Erin Brockovich, who rose to national fame after a movie depicted her battle against a California utility company, has entered the picture in the ongoing investigation of the former Vlasic pickle plant in Millsboro.
Allen Harim Foods LLC plans to buy the plant and convert it into a chicken-processing operation. The plant is expected to employ about 700 people. The pickle plant closed in 2012, resulting in 400 layoffs.
In September, the county's board of adjustment approved a special-use exception, which could pave the way for the chicken-processing plant at the Vlasic location on Iron Branch Road. Nearby residents of the Possum Point community, concerned about pollutants left behind by Vlasic, contacted Brockovich's consulting firm for help. Two members of Brockovich Research & Consulting evaluated the site in early September.
“The people living in Possum Point are entitled to a thorough investigation of this legacy pollution abandoned by Pinnacle Foods Corporation,” wrote Brockovich in a press release. “And while I understand the State of Delaware’s desire to see redevelopment, jobs and business growth be successful, corporate welfare that rewards polluters is just bad public policy.”
The sale will not go forward until a series of environmental permits are acquired from the Delaware Department of Natural Resources and Environmental Control. Among the permits required are for air quality and water discharge.
The company has stated it plans to invest $100 million to upgrade the plant, including measures to improve air and water quality.

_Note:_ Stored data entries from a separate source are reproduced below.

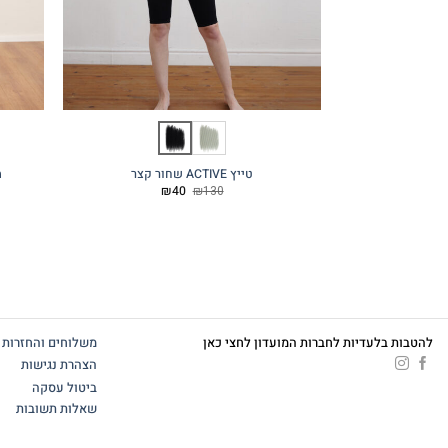
טייץ ACTIVE שחור קצר
מכ
המחיר
המחיר
₪
40
₪
130
המקורי
הנוכחי
היה:
הוא:
₪40.
₪130.
להטבות בלעדיות לחברות המועדון לחצי כאן
משלוחים והחזרות
הצהרת נגישות
ביטול עסקה
שאלות תשובות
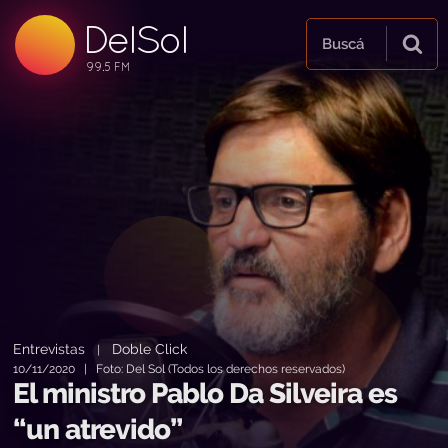
DelSol
99.5 FM
Buscá
99.5 FM
99.5 FM
Entrevistas
Doble Click
|
10/11/2020 | Foto: Del Sol (Todos los derechos reservados)
El ministro Pablo Da Silveira es
“un atrevido”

The project has gained the support of state legislators, who see the conversion to a chicken-processing plant as an opportunity to increase the workforce of Sussex County. In a letter, Millsboro's legislators Sen. Gerald Hocker and Rep. John Atkins said they were confident any environmental issues at the plant will be cleared up.
“The planned investments, including a $10 million upgrade to Vlasic's wastewater treatment system and a new exhaust air-scrubbing system, will virtually eliminate odors and make the water that goes through the system cleaner than the water that comes out of the ground,” the legislators said in a joint statement. “This will only help improve the quality of our air and water.”
Should the company secure all necessary permits, Harim plans to begin operation in 2015.